:: EXTRAIT À LIRE ::
--- --- ---

Anna, Stéphane Betbeder, Christophe Bec, La boîte à bulles, 2021

Oscar est un artiste sulfureux mais aussi un manipulateur. Entouré de sa bande de souffre-douleurs : Antoine l'ami (?) jaloux, Barbara sa petite amie qu'il rabroue sans cesse et dont Antoine est amoureux, Hervé qui va toujours dans le sens du leader et Mathilde, la souffre-douleur préférée, celle sur qui Oscar aime se passer les nerfs. Il y a aussi Anna, la voisine qu'Oscar a aimé et laissé tomber mais qui ne compte pas abandonner facilement.

--- --- ---

:: EXERCICE ::
Reprenez la présentation de la bande dessinée Anna juste après sa dernière phrase. Les entrées n'interviennent pas ici.

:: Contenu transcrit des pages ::
--- --- ---

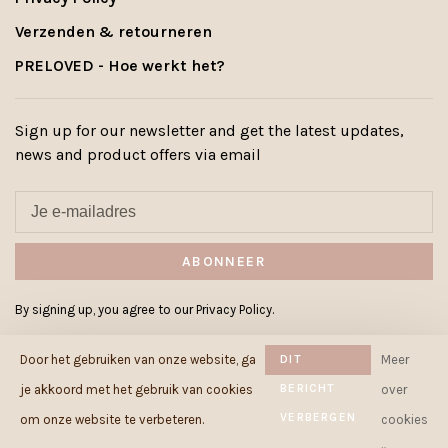
Verzenden & retourneren
PRELOVED - Hoe werkt het?
Sign up for our newsletter and get the latest updates,
news and product offers via email
ABONNEER
By signing up, you agree to our Privacy Policy.
Door het gebruiken van onze website, ga
DIT
Meer
BERICHT
je akkoord met het gebruik van cookies
over
VERBERGEN
© Copyright 2026 Cowcow.be
-
om onze website te verbeteren.
cookies
Powered by
Lightspeed
- Theme by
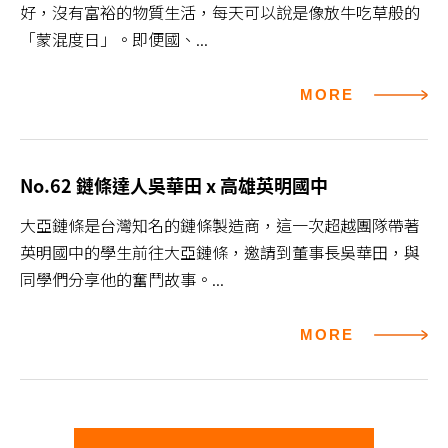
好，沒有富裕的物質生活，每天可以說是像放牛吃草般的
「蒙混度日」。即便國、...
MORE
No.62 鏈條達人吳華田 x 高雄英明國中
大亞鏈條是台灣知名的鏈條製造商，這一次超越團隊帶著
英明國中的學生前往大亞鏈條，邀請到董事長吳華田，與
同學們分享他的奮鬥故事。...
MORE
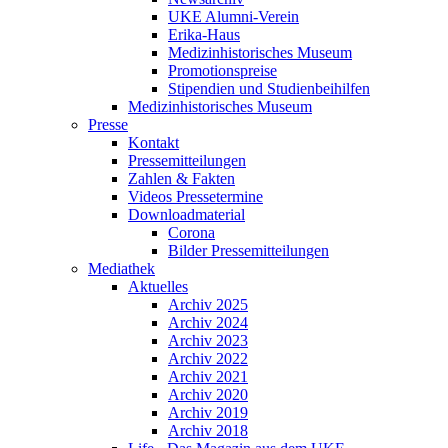
UKE Alumni-Verein
Erika-Haus
Medizinhistorisches Museum
Promotionspreise
Stipendien und Studienbeihilfen
Medizinhistorisches Museum
Presse
Kontakt
Pressemitteilungen
Zahlen & Fakten
Videos Pressetermine
Downloadmaterial
Corona
Bilder Pressemitteilungen
Mediathek
Aktuelles
Archiv 2025
Archiv 2024
Archiv 2023
Archiv 2022
Archiv 2021
Archiv 2020
Archiv 2019
Archiv 2018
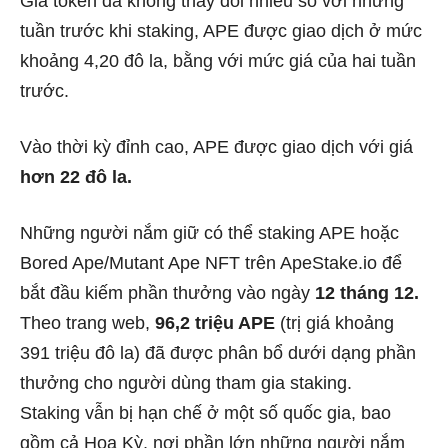
Giá token đã không thay đổi nhiều so với những
tuần trước khi staking, APE được giao dịch ở mức
khoảng 4,20 đô la, bằng với mức giá của hai tuần
trước.
Vào thời kỳ đỉnh cao, APE được giao dịch với giá
hơn 22 đô la.
Những người nắm giữ có thể staking APE hoặc
Bored Ape/Mutant Ape NFT trên ApeStake.io để
bắt đầu kiếm phần thưởng vào ngày
12 tháng 12.
Theo trang web,
96,2 triệu APE
(trị giá khoảng
391 triệu đô la) đã được phân bổ dưới dạng phần
thưởng cho người dùng tham gia staking.
Staking vẫn bị hạn chế ở một số quốc gia, bao
gồm cả Hoa Kỳ, nơi phần lớn những người nắm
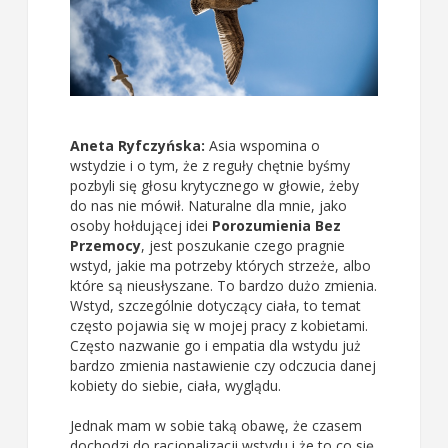
Aneta Ryfczyńska:
Asia wspomina o
wstydzie i o tym, że z reguły chętnie byśmy
pozbyli się głosu krytycznego w głowie, żeby
do nas nie mówił. Naturalne dla mnie, jako
osoby hołdującej idei
Porozumienia Bez
Przemocy
, jest poszukanie czego pragnie
wstyd, jakie ma potrzeby których strzeże, albo
które są nieusłyszane. To bardzo dużo zmienia.
Wstyd, szczególnie dotyczący ciała, to temat
często pojawia się w mojej pracy z kobietami.
Często nazwanie go i empatia dla wstydu już
bardzo zmienia nastawienie czy odczucia danej
kobiety do siebie, ciała, wyglądu.
Jednak mam w sobie taką obawę, że czasem
dochodzi do racjonalizacji wstydu i że to co się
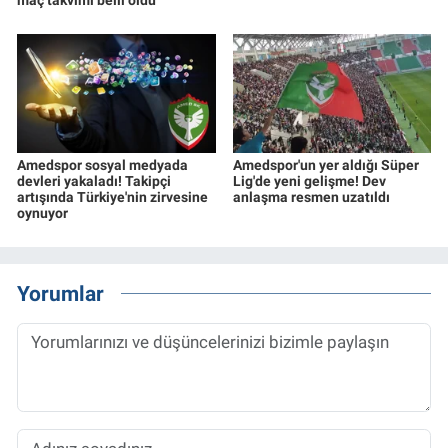
maç takvimi belli oldu
Amedspor sosyal medyada
Amedspor'un yer aldığı Süper
devleri yakaladı! Takipçi
Lig'de yeni gelişme! Dev
artışında Türkiye'nin zirvesine
anlaşma resmen uzatıldı
oynuyor
Yorumlar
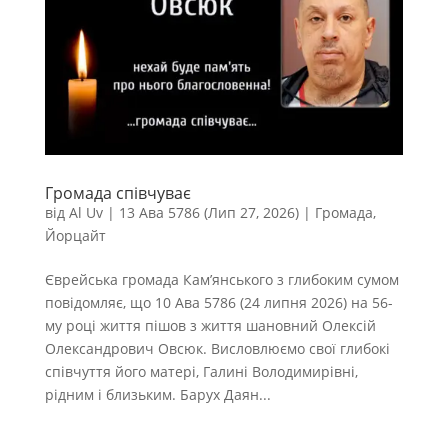
Громада співчуває
від
Al Uv
|
13 Ава 5786 (Лип 27, 2026)
|
Громада
,
Йорцайт
Єврейська громада Кам’янського з глибоким сумом
повідомляє, що 10 Ава 5786 (24 липня 2026) на 56-
му році життя пішов з життя шановний Олексій
Олександрович Овсюк. Висловлюємо свої глибокі
співчуття його матері, Галині Володимирівні,
рідним і близьким. Барух Даян...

--- --- ---

:: RÉPONSE ::
Bande dessinée en noir et blanc très particulière à tous niveaux. D'abord l'encrage qui, très noir, laisse parfois davantage deviner les silhouettes que reconnaître les personnages à leurs traits. C'est un parti pris audacieux qui peut rebuter notamment dans les premières pages mais qui au fur et à mesure participe à la tension et à l'ambiance glauque de l'histoire. Ensuite justement, cette histoire de manipulation sur fond de rapports de domination, d'humiliation. Perversité et sadisme dans le monde de l'art contemporain. Qui pose évidemment la question des limites de l'art, jusqu'où l'artiste peut-il aller ? Doit-il respecter certaines limites liées aux us, aux tabous ? C'est une bande dessinée qui met mal à l'aise, un thriller psychologique entre des personnages qui aiment se détester et qui ne peuvent pas vivre sans cela. Dérangeant et perturbant, donc à lire forcément ; à réserver aux adultes.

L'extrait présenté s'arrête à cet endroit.